> **Exercise description**
Before you return the lines below, strip out any images and keep every word as written.

> **Collected material**

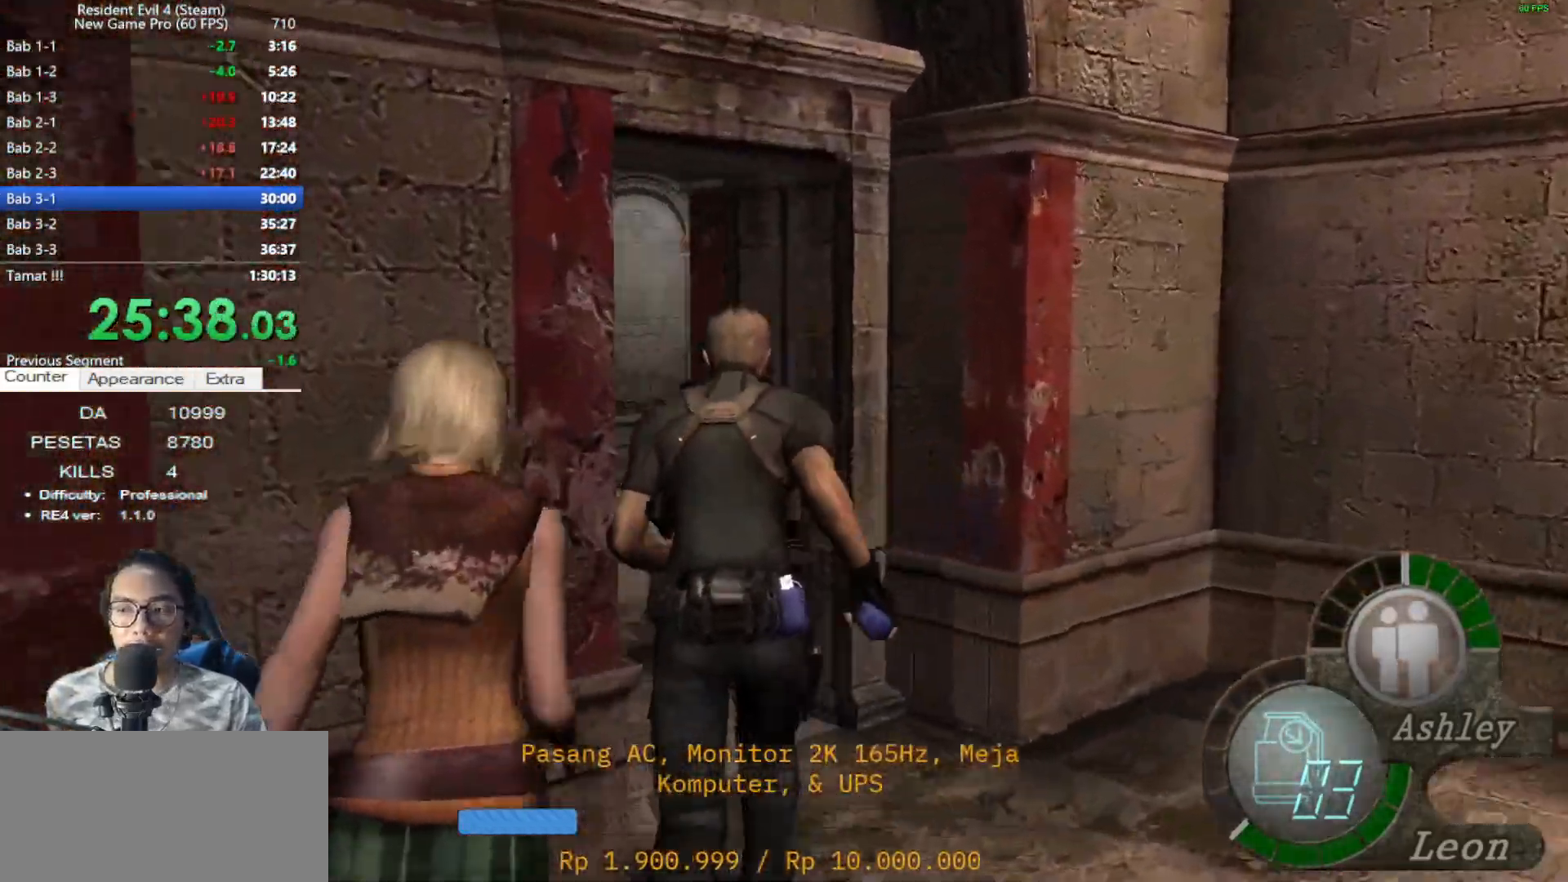
{"keys": ["shift", "w"], "mouse": [], "events": [[317, "a", "up"]]}
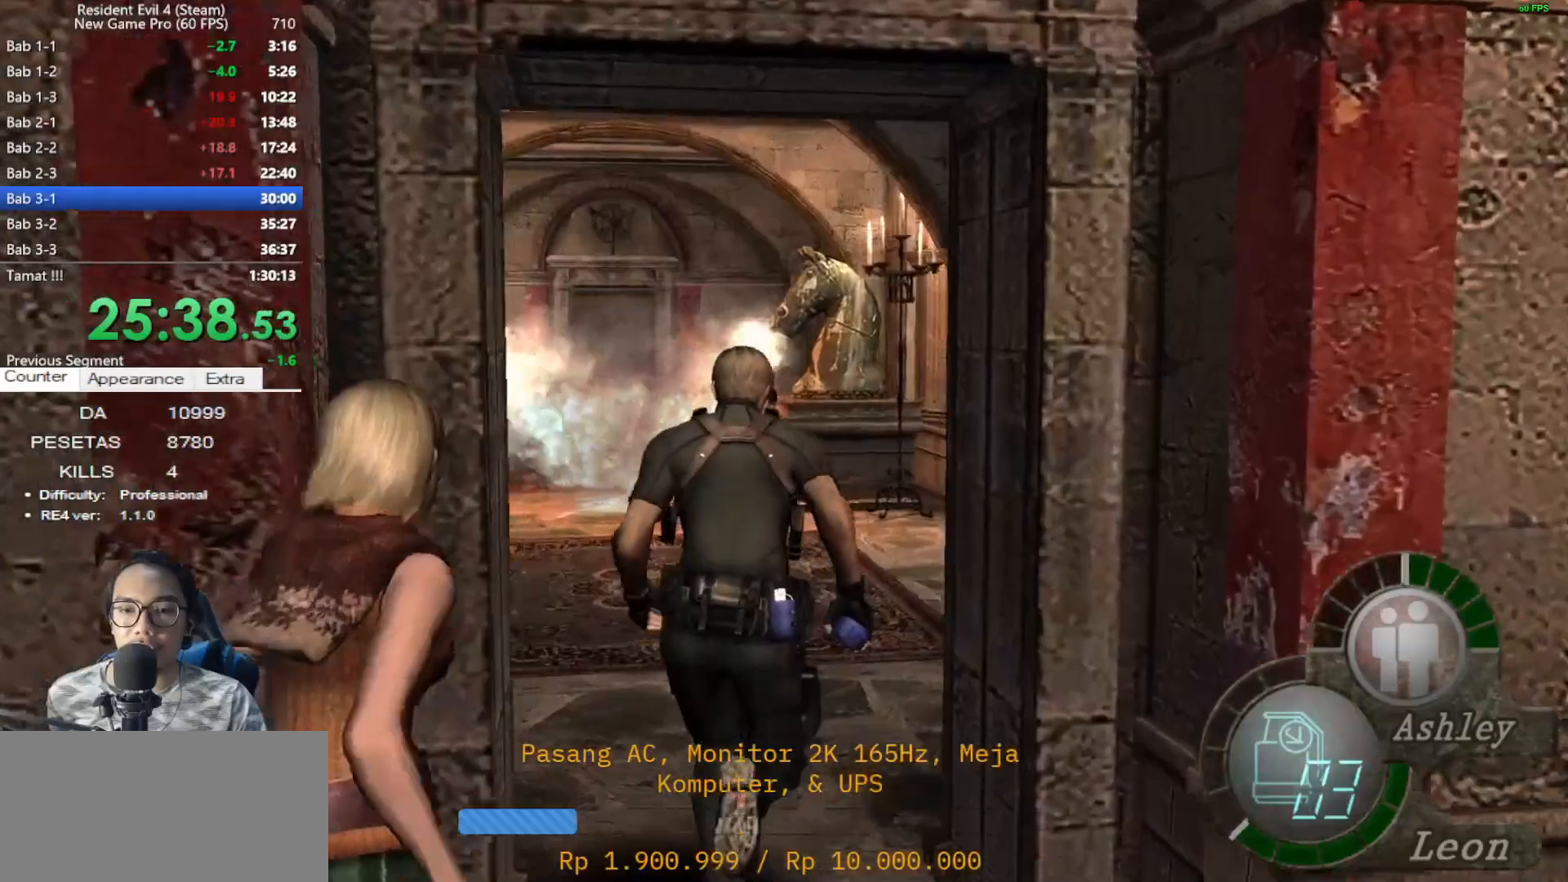
{"keys": ["shift", "w"], "mouse": [], "events": []}
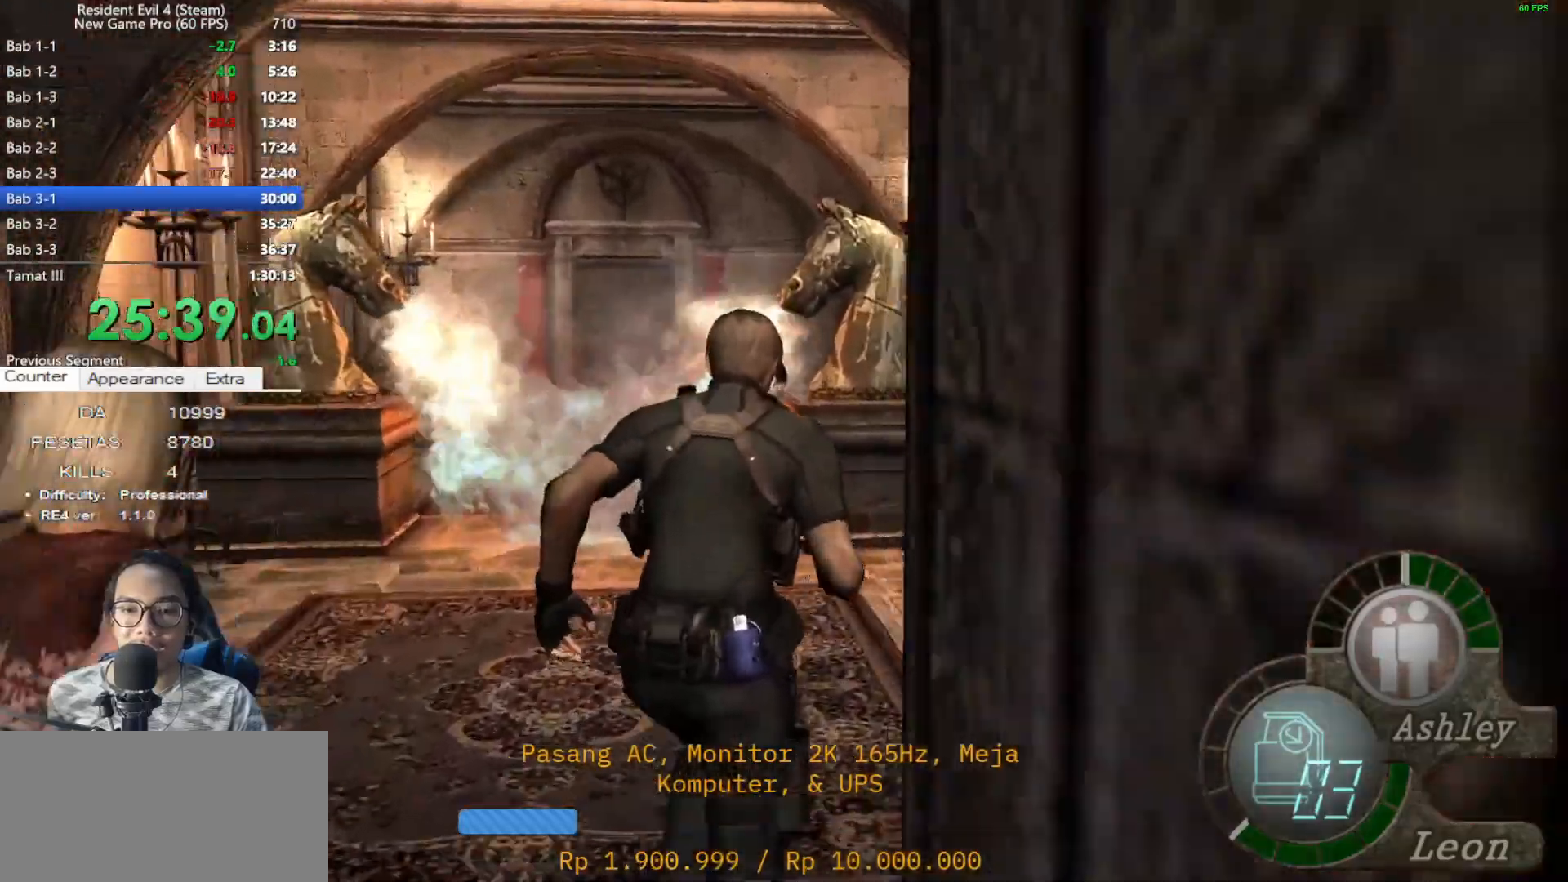
{"keys": ["d", "shift", "w"], "mouse": [], "events": [[117, "d", "down"], [250, "d", "up"], [433, "d", "down"]]}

> **Exercise result**
{"keys": ["shift", "w"], "mouse": [], "events": [[317, "a", "up"]]}
{"keys": ["shift", "w"], "mouse": [], "events": []}
{"keys": ["d", "shift", "w"], "mouse": [], "events": [[117, "d", "down"], [250, "d", "up"], [433, "d", "down"]]}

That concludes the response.